In an action, inter alia, to recover damages for conversion, the defendant appeals from (1) so much of an order of the Supreme Court, Queens County (LeVine, J.), dated November 29, 2001, as granted the plaintiffs motion to restore the action to the trial calendar, and (2) an order of the same court, dated March 15, 2002, which denied that branch of its motion which was for leave to reargue the plaintiffs motion and which purportedly denied that branch of its motion which was to strike the note of issue dated January 14, 2002.
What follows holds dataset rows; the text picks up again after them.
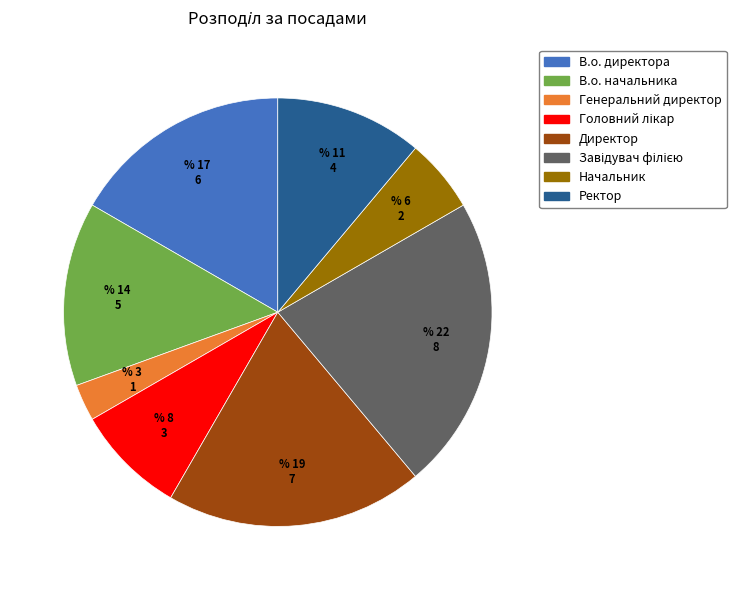

How many segments does this pie chart have?

8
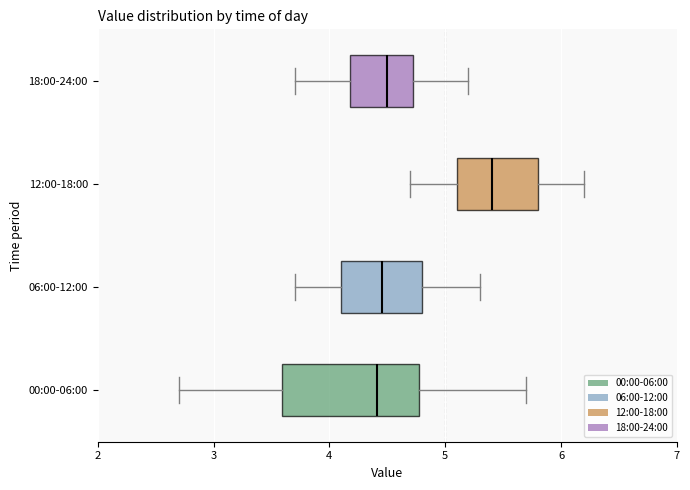

Comparing the boxes themselves (not the whiskers), which one is the widest?

00:00-06:00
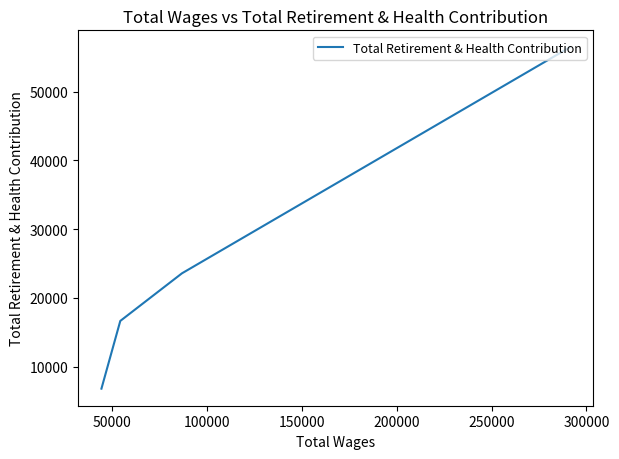

How many data points are less than 23576?

2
Ordered that the appeal from the order dated March 15, 2002, is dismissed; and it is further,
*443Ordered that the order dated November 29, 2001, is affirmed insofar as appealed from; and it is further,
Ordered that one bill of costs is awarded to the plaintiff.
The defendant contends that the instant action should be dismissed pursuant to the doctrine of laches (see First Nationwide Bank v Calano, 223 AD2d 524). However, it is well settled that the doctrine of laches, “which bars recovery where a plaintiffs inaction has prejudiced the defendant and rendered recovery inequitable, has no application in actions at law” (Hilgendorff v Hilgendorff, 241 AD2d 481; see Matter of County of Rockland v Homicki, 227 AD2d 477; Gonzalez v Chalpin, 159 AD2d 553, 555, affd 77 NY2d 74). The instant action to recover damages is an action at law (see Sager v Friedman, 270 NY 472; Stephens v Meriden Britannia Co., 160 NY 178).
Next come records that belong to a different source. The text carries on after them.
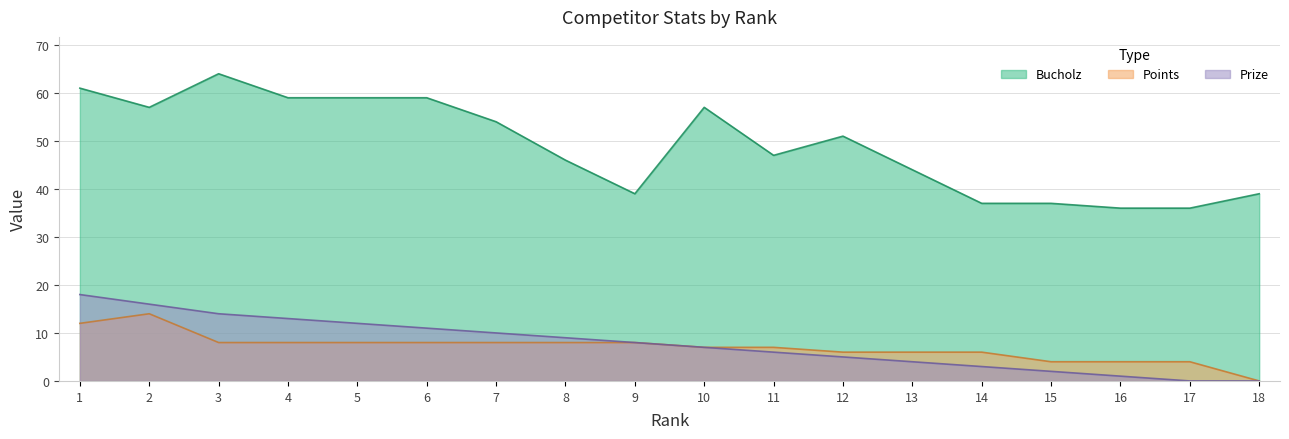

How many lines are shown in the chart?

3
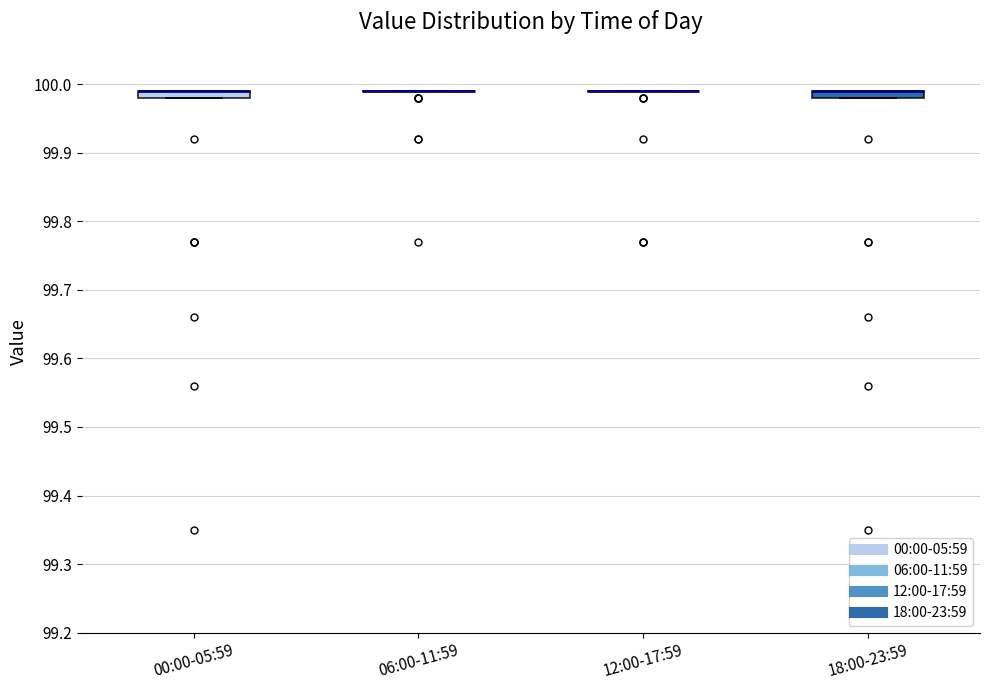

Where is the lower edge of the box for 18:00-23:59 on the y-axis? The values are not printed on the chart, so give them approximately, as read against the axis.

99.98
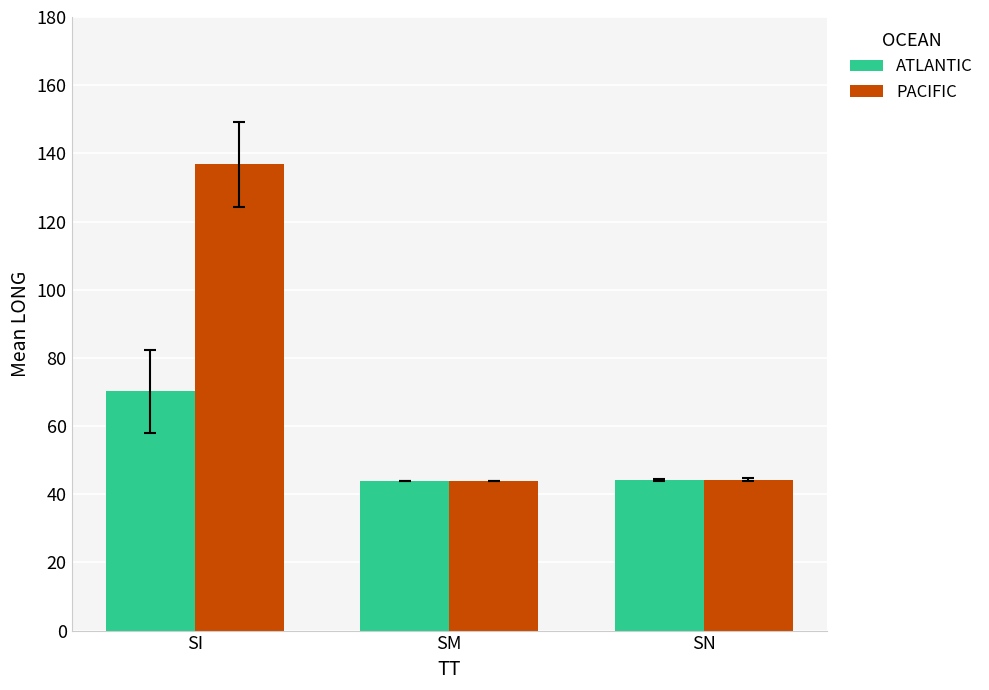

Which series has the largest range (max minus min)?

PACIFIC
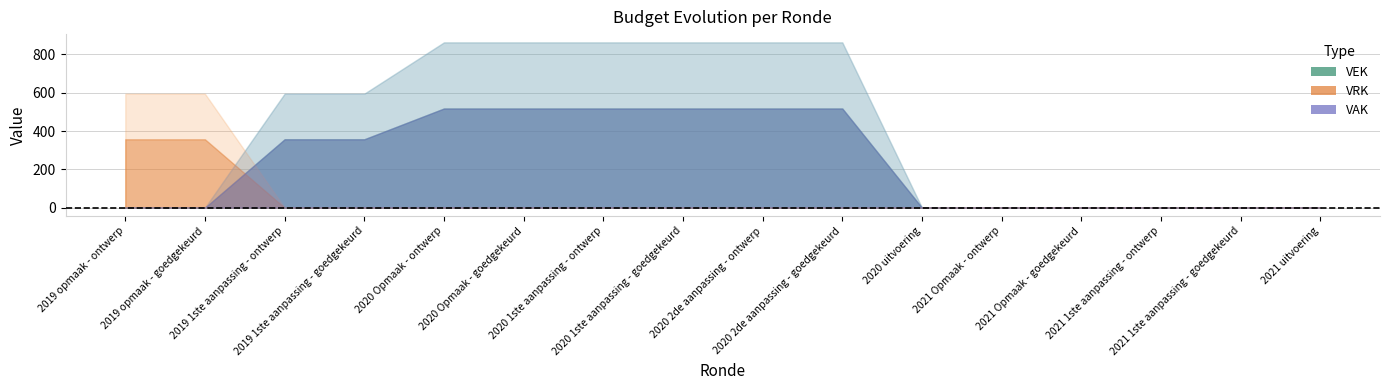

Which series has the largest range (max minus min)?

VEK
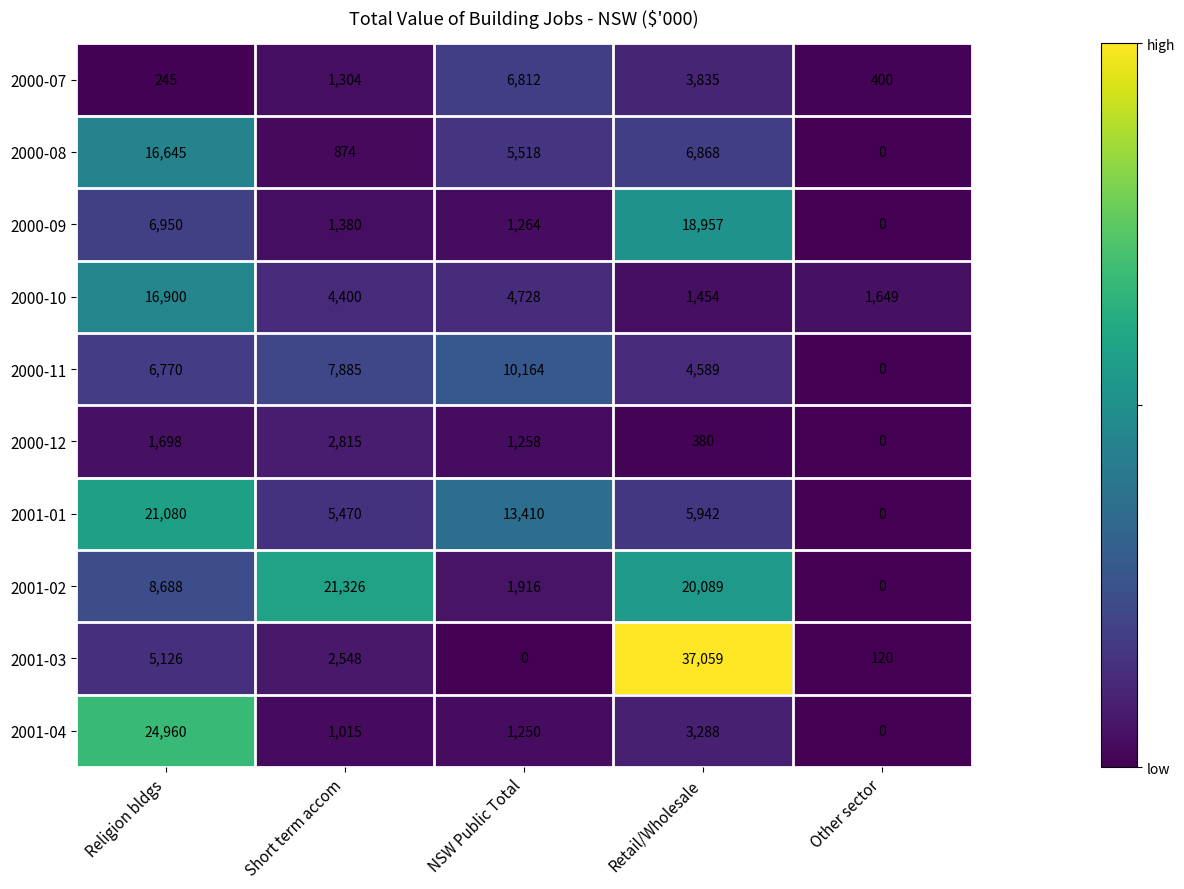

Rank the series by their maximum value, from highest to lowest.

2001-03, 2001-04, 2001-02, 2001-01, 2000-09, 2000-10, 2000-08, 2000-11, 2000-07, 2000-12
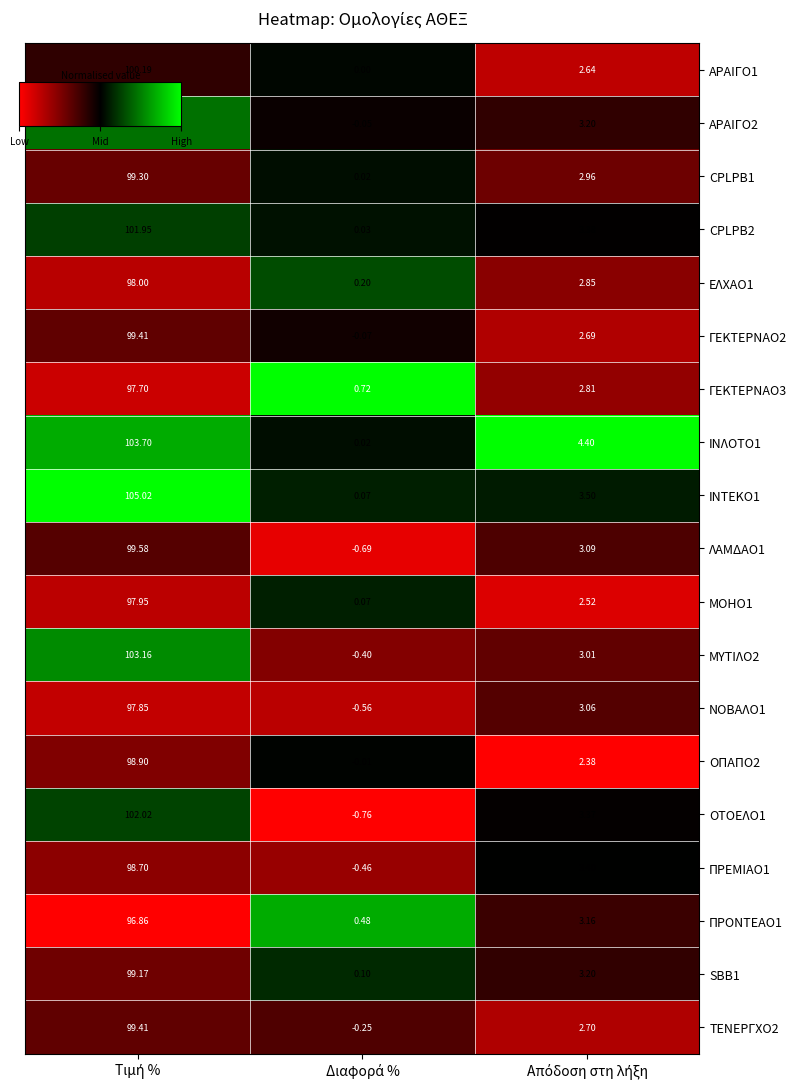

How many series are shown in this chart?

19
If the defendant was troubled by the delay, its remedy was to serve a written demand that the plaintiff resume prosecution of the action and serve and file a note of issue within 90 days after receipt of the demand (see CPLR 3216 [b] [3]). The defendant failed to do so. It is well settled that “courts do not possess the power to dismiss an action for general delay where plaintiff has not been served with a 90-day demand to serve and file a note of issue” (Chase v Scavuzzo, 87 NY2d 228, 233; see Fernandez v Minsky, 242 AD2d 665, 666; Weber v Kessler, 224 AD2d 520, 521).
So much of the appeal from the order dated March 15, 2002, which denied that branch of the defendant’s motion which was for leave to reargue, must be dismissed on the ground that no appeal lies from an order denying reargument. Additionally, the appeal must be otherwise dismissed since that branch of the defendant’s motion which was to strike the plaintiffs note of issue dated January 14, 2002, remains pending and undecided (see Icahn v Icahn, 295 AD2d 567; Katz v Katz, 68 AD2d 536). Smith, J.P., Goldstein, Crane and Rivera, JJ., concur.